Title: The Raven Boys (2012)
Series: The Raven Cycle – Book 1
Author: Maggie Stiefvater
Genre: Young Adult, Fantasy
Extent: 464 pages
Release Date: September 19, 2012
Even if Blue hadn’t been told her true love would die if she kissed him, she would stay away from boys. Especially the ones from the local private school. Known as Raven Boys, they only mean trouble.
But this is the year that everything will change for Blue.
This is the year that she will be drawn into the strange and sinister world of the Raven Boys. And the year Blue will discover that magic does exist.

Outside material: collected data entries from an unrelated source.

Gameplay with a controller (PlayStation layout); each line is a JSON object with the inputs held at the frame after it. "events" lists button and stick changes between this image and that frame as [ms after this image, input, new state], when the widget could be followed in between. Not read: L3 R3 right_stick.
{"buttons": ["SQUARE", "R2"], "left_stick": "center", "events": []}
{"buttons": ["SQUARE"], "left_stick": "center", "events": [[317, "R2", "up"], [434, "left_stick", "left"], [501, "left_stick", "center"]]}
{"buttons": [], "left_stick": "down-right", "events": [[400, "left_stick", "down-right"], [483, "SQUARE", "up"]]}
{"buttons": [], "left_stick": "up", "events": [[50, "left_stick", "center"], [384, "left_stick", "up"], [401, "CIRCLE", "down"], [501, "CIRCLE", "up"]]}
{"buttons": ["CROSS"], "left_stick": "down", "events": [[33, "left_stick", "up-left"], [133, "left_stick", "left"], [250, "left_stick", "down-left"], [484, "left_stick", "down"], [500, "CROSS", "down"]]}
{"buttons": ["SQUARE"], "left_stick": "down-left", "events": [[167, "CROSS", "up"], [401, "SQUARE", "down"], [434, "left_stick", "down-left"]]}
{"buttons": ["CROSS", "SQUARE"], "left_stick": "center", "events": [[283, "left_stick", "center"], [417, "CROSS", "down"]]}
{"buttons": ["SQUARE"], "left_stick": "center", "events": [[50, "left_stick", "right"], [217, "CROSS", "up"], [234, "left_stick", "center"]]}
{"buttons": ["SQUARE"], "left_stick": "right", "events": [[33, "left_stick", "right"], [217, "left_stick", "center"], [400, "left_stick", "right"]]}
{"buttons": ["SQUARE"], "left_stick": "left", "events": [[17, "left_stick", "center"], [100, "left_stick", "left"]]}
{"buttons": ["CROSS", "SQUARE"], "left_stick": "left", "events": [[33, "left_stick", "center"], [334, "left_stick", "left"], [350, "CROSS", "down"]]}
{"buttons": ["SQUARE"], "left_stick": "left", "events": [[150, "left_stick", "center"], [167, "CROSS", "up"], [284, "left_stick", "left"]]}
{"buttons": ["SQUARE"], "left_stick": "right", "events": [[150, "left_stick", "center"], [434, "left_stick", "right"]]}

This is the year she will fall in love.
This is actually my second read of The Raven Boys, the first being all the way back in 2012, right in the middle of my three-year reading slump. I loved it then, but I wasn’t much in the mood to read anything so I quickly forgot about it. It took me a while to want to pick it back up, but I am so, so glad I did.
The Raven Boys is about Blue, a teenage girl who comes from a family of psychics, and the ‘Raven boys’, four boys from a prestigious local school. With a blurb that’s so focused on love, there’s actually not that much romance in this particular book, though I assume that’ll come in the next few books. Instead, it’s more about their developing (reluctant, at first) friendship and the strange things happening in their town.
“Aglionby Academy was the number one reason Blue had developed her two rules: One, stay away from boys because they were trouble. And two, stay away from Aglionby boys, because they were bastards.”
I really loved how the characters are developed in this one. You know the old writing adage of “show, don’t tell”? Too much showing can sometimes slow down the plot, whereas too much telling makes the characters simple caricatures, but I think The Raven Boys has a great balance of the two. The characters are complex, realistic, flawed and really, really unique — I’ve never really encountered others like them.
I was also surprised by how insightful, funny, and sometimes insightful and funny this book is. I wasn’t expecting to discover an honest view on the gap between the rich and the poor, but I did. I wasn’t expecting to chuckle out loud because of the way things were written, but I did. I wasn’t expecting the characters to have great banter, but they did.
“I like you better this way.” For some reason, admitting this made her face go hot right away; she was very glad that he still had his face pressed into his pillow and the other boys were still in Noah’s room.
“Crushed and broken,” Gansey said. “Just the way women like ’em.”
Yet Where Stiefvater excels the most, personally, is world-building. I saw it in The Scorpio Races (whose story I actually didn’t like) and I saw it again in this book. Henrietta, Virginia, is a sleepy, grey town full of creepy happenings, where the impossible becomes possible, where the paranormal is the normal. The imagery is so vivid sometimes that there were some scenes during reading that actually sent a chill down my spine.
The plot is a bit slow, yes, and there is a lot of getting to know the characters and the setting, but I enjoyed every second of The Raven Boys. As a book it was ultimately original and definitely adds something to YA fiction as a whole — a must-read if you love the genre and find yourself wanting something fresh.